Why does Yahoo think AnyCoupons sends SPAM?

As I started to investigate why AnyCoupons was targeted by Yahoo as a spammer, I found that Yahoo bases its rating on information provided by McAfee. The McAfee report on AnyCoupons was interesting. When I first saw the Sample Inbox (see image below), I thought it was a sample of what the inbox might have looked like. As I viewed reports for other websites, I realized it was a partial list of e-mails that were received when McAfee tested AnyCoupons. I am guessing that McAfee registers with a random-looking e-mail address and then watches the inbox. The e-mail address assigned to AnyCoupons received 22 in a week last October. The only problem is that we didn’t send them and we didn’t sell the address. We don’t send SPAM and we never sell our members’ information.

Correcting Their Mistakes

Now you’re thinking that it’s a mistake and it should be easy to get it fixed. Welcome to my hell.

I submitted the form at McAfee to fix it. I didn’t expect to hear anything back and I have not.

○ ○ ○

> **Written exercise A**
Name every company or website mentioned in the AnyCoupons post.
> **Written exercise B**
Continue the AnyCoupons post from its final sentence.
The listing that comes next has no connection to the AnyCoupons post.

○ ○ ○

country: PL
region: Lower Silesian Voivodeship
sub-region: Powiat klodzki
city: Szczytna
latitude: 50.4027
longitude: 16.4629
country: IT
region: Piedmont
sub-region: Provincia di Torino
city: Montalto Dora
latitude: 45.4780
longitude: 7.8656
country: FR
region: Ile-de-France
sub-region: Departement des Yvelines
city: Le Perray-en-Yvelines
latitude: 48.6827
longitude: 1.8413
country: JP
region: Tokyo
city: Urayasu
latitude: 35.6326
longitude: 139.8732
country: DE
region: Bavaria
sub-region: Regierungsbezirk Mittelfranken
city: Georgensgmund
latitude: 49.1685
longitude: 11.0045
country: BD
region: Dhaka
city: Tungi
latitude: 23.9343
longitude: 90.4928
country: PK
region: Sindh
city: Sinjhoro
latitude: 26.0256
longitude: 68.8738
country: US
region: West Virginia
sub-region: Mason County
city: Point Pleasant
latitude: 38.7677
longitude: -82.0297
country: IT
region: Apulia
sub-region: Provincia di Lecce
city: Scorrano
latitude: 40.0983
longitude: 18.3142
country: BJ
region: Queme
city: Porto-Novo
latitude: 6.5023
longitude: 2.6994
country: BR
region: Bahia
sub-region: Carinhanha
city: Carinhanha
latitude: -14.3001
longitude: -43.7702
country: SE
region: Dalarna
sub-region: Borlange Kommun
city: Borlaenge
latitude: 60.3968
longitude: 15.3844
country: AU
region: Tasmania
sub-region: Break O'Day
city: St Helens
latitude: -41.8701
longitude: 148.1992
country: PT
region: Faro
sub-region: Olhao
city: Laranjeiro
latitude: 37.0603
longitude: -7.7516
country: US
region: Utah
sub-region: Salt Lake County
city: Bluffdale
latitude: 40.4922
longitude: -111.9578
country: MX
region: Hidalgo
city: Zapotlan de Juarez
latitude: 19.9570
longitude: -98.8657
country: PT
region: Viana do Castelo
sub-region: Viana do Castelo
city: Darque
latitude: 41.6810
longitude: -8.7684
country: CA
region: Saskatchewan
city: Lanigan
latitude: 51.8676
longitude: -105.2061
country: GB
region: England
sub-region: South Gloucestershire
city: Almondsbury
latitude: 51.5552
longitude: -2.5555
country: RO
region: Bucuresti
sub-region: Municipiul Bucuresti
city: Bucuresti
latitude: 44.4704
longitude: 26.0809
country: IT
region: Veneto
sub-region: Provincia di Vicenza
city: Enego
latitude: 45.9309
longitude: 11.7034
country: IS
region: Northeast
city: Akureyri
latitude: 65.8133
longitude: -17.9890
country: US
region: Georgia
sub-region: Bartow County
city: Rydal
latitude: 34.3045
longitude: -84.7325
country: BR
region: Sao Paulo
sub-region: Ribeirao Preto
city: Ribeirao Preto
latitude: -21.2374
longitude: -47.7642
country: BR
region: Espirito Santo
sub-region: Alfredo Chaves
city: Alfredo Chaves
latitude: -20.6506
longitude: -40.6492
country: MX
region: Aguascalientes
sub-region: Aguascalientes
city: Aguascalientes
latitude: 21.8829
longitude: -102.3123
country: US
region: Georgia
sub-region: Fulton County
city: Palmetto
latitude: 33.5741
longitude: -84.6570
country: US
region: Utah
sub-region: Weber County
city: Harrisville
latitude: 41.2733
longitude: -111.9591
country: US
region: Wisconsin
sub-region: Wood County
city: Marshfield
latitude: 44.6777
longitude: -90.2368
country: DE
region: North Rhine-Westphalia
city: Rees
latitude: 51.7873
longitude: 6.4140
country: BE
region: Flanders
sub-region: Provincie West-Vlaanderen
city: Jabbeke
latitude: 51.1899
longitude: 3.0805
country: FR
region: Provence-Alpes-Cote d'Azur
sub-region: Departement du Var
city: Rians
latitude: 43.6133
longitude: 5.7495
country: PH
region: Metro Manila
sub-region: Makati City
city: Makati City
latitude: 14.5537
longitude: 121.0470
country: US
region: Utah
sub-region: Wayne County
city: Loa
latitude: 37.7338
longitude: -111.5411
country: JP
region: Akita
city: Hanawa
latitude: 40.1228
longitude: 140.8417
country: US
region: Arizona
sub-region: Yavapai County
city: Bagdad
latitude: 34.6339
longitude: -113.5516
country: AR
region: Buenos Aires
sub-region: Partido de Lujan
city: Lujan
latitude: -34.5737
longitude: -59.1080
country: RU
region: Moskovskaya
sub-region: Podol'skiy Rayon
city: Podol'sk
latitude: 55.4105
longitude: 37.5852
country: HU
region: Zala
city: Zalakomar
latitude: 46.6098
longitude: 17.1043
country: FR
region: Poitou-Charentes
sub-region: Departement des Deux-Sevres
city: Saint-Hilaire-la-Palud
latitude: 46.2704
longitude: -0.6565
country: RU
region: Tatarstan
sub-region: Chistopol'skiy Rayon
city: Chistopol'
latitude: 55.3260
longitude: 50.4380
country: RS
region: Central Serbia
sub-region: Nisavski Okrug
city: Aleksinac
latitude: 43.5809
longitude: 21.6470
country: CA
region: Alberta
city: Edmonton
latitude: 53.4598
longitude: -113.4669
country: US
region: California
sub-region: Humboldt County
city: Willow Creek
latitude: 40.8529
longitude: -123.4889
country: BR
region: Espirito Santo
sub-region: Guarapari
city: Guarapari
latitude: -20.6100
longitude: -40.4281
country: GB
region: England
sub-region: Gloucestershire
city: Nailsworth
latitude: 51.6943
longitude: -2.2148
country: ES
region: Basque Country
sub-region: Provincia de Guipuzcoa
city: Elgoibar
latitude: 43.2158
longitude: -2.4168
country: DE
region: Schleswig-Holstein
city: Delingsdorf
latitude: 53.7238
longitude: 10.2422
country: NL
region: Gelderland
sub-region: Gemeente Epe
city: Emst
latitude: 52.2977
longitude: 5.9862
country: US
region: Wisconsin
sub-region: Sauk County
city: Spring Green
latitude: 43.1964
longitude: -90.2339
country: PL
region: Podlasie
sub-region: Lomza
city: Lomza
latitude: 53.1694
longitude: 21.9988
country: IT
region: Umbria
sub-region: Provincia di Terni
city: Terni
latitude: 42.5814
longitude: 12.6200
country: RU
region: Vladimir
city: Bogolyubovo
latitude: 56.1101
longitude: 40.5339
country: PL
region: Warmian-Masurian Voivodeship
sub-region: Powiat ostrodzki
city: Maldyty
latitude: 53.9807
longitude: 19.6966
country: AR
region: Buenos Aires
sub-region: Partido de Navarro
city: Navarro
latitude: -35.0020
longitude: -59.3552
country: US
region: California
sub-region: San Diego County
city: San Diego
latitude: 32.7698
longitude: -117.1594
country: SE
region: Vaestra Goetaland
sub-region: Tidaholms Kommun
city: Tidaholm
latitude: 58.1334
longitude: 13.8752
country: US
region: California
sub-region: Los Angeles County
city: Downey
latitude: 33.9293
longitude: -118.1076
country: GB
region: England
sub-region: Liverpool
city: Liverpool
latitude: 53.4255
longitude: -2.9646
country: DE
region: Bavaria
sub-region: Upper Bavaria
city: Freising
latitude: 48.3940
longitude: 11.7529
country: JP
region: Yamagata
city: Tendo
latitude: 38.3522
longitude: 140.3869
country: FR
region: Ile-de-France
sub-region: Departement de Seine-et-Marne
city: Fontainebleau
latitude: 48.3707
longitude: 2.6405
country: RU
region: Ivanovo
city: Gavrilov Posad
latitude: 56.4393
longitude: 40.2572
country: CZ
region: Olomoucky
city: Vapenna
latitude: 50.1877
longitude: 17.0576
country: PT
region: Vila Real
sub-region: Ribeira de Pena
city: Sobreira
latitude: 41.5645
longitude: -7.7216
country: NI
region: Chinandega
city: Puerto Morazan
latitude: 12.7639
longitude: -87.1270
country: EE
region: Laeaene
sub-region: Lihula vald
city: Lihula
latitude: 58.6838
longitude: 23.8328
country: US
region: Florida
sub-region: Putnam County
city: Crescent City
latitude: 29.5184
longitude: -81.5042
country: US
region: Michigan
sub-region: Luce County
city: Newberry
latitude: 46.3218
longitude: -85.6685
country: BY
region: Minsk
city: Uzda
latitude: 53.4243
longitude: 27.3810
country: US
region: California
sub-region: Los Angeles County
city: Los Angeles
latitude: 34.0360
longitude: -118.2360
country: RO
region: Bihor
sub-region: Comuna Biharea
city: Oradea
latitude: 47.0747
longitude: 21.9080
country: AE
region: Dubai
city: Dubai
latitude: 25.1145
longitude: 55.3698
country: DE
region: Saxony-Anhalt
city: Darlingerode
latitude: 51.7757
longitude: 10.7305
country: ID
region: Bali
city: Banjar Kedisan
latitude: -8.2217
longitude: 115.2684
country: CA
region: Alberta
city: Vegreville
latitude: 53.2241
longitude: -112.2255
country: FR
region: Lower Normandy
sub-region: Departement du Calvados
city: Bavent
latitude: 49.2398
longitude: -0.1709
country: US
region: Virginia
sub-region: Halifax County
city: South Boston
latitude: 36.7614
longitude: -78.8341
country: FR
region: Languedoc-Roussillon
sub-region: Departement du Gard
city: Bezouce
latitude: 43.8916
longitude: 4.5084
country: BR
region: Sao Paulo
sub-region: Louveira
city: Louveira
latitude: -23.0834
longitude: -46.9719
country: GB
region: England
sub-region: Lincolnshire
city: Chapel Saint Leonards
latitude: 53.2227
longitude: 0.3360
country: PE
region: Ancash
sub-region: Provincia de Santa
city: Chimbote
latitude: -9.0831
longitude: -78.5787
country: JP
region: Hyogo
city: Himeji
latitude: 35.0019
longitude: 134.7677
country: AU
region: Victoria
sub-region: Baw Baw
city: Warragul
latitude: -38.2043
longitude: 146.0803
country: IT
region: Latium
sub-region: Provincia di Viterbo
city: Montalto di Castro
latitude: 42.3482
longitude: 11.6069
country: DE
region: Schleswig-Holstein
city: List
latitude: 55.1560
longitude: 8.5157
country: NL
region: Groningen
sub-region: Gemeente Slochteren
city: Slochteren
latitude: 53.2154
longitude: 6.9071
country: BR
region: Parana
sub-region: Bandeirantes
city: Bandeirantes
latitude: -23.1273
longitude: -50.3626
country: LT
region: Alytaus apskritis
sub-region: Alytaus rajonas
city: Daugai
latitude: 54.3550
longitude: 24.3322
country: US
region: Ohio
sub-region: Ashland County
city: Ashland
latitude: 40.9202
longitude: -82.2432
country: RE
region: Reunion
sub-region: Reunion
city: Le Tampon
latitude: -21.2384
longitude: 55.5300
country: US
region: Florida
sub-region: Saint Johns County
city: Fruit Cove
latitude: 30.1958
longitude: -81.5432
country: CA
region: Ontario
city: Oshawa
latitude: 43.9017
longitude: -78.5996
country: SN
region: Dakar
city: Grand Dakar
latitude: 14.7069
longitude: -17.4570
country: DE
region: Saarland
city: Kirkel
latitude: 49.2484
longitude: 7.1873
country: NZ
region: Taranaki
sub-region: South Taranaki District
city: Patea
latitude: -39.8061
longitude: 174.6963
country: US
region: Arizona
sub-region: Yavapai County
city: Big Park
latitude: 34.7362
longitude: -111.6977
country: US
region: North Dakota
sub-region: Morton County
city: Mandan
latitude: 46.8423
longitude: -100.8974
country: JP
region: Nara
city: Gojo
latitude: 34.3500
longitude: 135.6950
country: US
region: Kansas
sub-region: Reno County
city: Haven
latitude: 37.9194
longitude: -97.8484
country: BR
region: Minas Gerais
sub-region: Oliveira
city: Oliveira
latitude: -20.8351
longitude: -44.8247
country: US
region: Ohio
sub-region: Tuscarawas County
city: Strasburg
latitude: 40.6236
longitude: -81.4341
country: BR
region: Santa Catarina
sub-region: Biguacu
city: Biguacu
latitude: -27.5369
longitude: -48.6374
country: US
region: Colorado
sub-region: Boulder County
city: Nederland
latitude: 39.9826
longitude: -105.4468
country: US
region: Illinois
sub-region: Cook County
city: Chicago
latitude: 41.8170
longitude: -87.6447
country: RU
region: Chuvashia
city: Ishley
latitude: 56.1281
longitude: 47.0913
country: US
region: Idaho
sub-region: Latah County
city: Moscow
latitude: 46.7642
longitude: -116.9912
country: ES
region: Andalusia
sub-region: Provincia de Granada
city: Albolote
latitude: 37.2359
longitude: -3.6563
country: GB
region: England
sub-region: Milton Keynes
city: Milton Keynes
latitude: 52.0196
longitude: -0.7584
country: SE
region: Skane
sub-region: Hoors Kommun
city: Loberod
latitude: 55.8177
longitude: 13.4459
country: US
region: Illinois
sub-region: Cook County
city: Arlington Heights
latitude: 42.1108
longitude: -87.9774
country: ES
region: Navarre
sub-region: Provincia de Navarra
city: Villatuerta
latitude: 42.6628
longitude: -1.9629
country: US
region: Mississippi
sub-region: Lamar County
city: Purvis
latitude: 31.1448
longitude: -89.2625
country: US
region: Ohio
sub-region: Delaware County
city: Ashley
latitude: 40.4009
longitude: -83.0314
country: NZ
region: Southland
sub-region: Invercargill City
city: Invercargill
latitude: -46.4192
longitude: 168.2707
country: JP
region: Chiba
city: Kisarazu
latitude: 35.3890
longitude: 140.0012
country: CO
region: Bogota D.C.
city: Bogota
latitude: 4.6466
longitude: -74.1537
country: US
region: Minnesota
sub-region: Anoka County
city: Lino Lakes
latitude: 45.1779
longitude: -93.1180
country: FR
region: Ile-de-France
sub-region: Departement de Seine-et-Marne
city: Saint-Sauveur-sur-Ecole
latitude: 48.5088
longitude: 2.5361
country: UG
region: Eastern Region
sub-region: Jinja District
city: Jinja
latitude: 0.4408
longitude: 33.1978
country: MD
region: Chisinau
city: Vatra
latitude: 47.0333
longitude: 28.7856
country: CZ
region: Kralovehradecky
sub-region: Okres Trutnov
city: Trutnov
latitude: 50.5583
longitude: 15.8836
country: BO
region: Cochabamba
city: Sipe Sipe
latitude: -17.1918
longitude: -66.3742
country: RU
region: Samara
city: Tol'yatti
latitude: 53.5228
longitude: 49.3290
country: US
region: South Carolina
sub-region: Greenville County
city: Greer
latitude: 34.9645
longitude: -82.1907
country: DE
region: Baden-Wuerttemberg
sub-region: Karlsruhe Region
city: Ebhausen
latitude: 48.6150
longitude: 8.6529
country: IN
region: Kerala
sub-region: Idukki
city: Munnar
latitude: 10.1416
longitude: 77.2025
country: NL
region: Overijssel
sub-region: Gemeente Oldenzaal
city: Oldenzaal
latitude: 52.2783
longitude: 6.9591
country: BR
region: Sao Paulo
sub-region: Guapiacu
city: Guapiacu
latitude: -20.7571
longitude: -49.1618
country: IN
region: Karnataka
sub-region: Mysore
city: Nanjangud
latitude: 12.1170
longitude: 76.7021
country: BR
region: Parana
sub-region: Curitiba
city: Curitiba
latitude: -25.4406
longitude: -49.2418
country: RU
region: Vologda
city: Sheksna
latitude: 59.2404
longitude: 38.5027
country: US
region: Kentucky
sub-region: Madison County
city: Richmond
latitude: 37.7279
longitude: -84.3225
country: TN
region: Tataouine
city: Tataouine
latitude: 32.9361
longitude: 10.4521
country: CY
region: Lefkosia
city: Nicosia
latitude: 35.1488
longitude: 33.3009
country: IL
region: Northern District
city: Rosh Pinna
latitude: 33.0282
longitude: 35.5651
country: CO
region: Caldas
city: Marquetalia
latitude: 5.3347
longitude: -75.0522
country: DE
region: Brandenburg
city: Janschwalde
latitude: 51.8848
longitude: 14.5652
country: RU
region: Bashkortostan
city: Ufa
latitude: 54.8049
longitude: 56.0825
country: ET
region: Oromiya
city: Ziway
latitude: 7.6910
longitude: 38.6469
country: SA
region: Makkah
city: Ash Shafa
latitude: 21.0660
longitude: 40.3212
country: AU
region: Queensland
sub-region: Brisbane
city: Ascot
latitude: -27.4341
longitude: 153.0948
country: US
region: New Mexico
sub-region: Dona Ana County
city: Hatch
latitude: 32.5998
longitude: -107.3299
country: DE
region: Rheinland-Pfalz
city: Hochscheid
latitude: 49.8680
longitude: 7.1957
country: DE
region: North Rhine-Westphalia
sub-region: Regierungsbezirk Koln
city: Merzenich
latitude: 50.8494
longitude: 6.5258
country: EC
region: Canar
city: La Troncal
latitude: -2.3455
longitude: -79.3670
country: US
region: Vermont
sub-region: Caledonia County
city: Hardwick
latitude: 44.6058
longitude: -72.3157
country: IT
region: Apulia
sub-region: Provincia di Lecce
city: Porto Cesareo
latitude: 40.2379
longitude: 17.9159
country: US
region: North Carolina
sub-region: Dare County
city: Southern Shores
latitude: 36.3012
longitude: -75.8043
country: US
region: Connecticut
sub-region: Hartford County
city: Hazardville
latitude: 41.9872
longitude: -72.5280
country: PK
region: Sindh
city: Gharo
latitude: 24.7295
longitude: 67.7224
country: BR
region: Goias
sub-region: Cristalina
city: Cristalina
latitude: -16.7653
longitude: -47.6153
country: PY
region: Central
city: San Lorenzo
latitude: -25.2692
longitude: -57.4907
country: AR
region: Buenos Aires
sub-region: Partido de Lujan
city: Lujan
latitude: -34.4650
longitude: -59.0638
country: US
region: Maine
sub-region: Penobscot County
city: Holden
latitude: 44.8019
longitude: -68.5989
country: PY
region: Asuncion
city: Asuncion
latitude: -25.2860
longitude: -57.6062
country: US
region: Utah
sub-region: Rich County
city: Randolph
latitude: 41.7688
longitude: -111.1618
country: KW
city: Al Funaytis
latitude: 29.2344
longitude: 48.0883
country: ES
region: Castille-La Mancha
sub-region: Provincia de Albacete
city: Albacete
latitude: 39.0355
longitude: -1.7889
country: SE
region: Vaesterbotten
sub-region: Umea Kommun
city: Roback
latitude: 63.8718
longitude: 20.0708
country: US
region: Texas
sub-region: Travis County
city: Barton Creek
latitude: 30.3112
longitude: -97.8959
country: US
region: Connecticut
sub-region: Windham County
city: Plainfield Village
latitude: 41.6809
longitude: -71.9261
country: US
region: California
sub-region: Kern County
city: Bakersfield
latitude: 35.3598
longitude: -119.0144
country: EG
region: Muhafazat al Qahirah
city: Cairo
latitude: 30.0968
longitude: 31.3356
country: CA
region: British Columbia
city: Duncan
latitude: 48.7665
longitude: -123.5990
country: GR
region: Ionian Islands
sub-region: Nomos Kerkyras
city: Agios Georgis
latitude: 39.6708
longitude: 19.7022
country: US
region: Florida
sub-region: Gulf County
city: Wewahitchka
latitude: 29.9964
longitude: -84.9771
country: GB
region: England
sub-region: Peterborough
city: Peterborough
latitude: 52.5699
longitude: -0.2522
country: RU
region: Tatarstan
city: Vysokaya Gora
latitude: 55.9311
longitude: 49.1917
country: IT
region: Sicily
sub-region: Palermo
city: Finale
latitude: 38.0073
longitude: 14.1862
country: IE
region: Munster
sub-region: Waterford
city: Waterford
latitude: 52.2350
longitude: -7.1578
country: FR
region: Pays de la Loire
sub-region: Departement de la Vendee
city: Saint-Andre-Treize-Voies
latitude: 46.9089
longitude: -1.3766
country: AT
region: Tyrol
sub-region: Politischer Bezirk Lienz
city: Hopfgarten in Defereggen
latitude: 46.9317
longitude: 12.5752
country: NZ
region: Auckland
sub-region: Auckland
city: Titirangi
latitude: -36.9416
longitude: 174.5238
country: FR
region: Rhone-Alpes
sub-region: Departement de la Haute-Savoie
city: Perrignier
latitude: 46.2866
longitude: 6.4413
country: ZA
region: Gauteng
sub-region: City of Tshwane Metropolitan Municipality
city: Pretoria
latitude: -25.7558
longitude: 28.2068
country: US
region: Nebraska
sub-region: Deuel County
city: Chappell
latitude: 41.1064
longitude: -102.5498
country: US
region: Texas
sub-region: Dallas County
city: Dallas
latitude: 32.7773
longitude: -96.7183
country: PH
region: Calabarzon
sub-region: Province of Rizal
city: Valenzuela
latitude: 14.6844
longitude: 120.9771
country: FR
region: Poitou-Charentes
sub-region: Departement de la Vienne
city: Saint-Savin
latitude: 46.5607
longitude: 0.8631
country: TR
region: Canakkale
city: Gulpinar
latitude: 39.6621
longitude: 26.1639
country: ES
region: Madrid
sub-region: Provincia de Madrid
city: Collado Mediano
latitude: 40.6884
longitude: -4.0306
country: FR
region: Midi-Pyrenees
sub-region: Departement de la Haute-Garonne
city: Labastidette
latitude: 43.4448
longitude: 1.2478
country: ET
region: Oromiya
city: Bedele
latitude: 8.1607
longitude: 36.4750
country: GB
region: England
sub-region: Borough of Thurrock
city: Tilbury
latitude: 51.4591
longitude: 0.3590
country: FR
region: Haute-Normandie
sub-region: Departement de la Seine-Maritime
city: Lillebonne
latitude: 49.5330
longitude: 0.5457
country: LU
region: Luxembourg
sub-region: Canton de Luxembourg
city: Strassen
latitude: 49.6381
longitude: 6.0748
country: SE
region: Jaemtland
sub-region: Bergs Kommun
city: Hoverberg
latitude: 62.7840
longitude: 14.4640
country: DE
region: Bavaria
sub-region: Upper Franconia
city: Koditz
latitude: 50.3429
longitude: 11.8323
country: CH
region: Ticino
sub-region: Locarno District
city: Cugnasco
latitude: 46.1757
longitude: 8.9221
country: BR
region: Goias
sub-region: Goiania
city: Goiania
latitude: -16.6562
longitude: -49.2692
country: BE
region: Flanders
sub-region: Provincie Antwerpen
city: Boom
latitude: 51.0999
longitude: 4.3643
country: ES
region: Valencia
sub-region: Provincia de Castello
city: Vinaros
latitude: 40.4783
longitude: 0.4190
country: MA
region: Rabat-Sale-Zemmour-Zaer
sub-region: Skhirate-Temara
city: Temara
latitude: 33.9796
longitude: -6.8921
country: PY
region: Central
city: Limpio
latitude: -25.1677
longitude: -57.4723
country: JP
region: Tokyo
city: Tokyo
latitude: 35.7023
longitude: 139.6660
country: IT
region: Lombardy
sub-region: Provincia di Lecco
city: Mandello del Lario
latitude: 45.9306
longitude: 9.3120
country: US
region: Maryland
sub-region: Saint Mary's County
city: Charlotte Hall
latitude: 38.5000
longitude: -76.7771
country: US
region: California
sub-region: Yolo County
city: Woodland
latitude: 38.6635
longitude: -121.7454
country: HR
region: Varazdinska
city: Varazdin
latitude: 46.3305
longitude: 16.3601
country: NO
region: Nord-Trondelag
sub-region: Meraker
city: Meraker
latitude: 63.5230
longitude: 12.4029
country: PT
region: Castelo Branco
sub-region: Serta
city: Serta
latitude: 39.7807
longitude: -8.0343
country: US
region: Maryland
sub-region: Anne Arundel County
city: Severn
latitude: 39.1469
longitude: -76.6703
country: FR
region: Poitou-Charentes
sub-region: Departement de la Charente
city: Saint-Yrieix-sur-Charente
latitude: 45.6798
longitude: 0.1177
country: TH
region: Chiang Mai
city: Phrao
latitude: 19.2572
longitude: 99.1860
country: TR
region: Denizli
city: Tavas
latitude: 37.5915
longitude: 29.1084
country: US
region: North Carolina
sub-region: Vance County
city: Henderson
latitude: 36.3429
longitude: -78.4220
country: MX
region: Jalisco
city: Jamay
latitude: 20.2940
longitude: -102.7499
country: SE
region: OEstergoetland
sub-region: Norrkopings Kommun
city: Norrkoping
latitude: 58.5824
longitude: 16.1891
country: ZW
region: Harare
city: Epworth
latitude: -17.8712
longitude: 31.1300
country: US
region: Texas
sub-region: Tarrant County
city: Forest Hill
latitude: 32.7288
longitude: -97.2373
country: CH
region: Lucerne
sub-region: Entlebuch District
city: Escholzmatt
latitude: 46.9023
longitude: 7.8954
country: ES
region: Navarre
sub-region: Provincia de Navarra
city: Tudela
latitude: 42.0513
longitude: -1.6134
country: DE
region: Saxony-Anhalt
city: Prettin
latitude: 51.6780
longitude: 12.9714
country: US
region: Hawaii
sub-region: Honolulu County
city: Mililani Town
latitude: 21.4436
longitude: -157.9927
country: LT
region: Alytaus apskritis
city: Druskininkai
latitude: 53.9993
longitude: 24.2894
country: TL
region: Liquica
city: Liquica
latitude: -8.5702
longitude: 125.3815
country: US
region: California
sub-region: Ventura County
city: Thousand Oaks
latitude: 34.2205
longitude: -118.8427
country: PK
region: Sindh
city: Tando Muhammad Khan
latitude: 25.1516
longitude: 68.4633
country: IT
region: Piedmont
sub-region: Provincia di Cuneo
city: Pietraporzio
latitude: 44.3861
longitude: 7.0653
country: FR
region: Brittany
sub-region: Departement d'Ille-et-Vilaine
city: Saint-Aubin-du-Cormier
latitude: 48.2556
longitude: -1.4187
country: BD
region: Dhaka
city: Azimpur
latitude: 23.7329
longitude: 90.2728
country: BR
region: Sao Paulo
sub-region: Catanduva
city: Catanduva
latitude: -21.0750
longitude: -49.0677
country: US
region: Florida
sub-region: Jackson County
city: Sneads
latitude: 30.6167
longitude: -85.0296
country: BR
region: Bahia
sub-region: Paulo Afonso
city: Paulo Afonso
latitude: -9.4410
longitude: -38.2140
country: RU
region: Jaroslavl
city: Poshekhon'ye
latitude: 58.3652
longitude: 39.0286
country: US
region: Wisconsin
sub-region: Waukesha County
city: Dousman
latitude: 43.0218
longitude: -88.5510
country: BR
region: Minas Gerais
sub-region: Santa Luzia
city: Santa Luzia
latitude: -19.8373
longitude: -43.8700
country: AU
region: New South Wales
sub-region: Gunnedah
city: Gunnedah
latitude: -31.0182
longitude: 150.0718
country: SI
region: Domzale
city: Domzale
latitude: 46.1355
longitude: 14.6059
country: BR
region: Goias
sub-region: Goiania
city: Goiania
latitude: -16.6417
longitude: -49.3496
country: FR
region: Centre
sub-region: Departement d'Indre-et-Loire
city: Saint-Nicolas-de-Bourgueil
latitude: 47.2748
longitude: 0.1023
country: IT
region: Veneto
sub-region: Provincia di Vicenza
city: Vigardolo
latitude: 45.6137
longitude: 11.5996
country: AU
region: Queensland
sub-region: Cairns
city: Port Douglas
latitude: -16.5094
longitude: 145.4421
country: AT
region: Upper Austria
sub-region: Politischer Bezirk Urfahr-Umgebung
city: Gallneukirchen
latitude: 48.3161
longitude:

○ ○ ○

> **Task answer A**
Yahoo, AnyCoupons, McAfee

> **Task answer B**
I submitted the Ratings Dispute for at Yahoo. There is a form specifically for this issue so I knew that Yahoo would look at it, see its mistake and fix it. Why else would Yahoo have a form for this if it weren’t going to do anything about it. Here’s the response I received:

From: Yahoo! Search Webmaster [mailto:search-webmaster@cc.yahoo-inc.com]

Sent: Saturday, May 10, 2008 11:27 AM

To: David Lewis

Subject: Re: Rating Dispute (KMM124900088V43986L0KM)

Hello David,

Thank you for writing to Yahoo! Search Webmaster.

We receive data from our partner, McAfee, about security risks on certain web sites. We display that data on our search results page, depending on the preferences you have set on your Yahoo! Search preferences page:

http://search.yahoo.com/preferences/preferences

In order to dispute or change a rating for your site, please contact McAfee by emailing them directly at:

support@siteadvisor.com

or visiting:

http://www.siteadvisor.com/feedback.html

Regrettably, Yahoo! cannot change a McAfee decision on a site’s rating, as their decision is final.

Thank you again for contacting Yahoo! Search Webmaster.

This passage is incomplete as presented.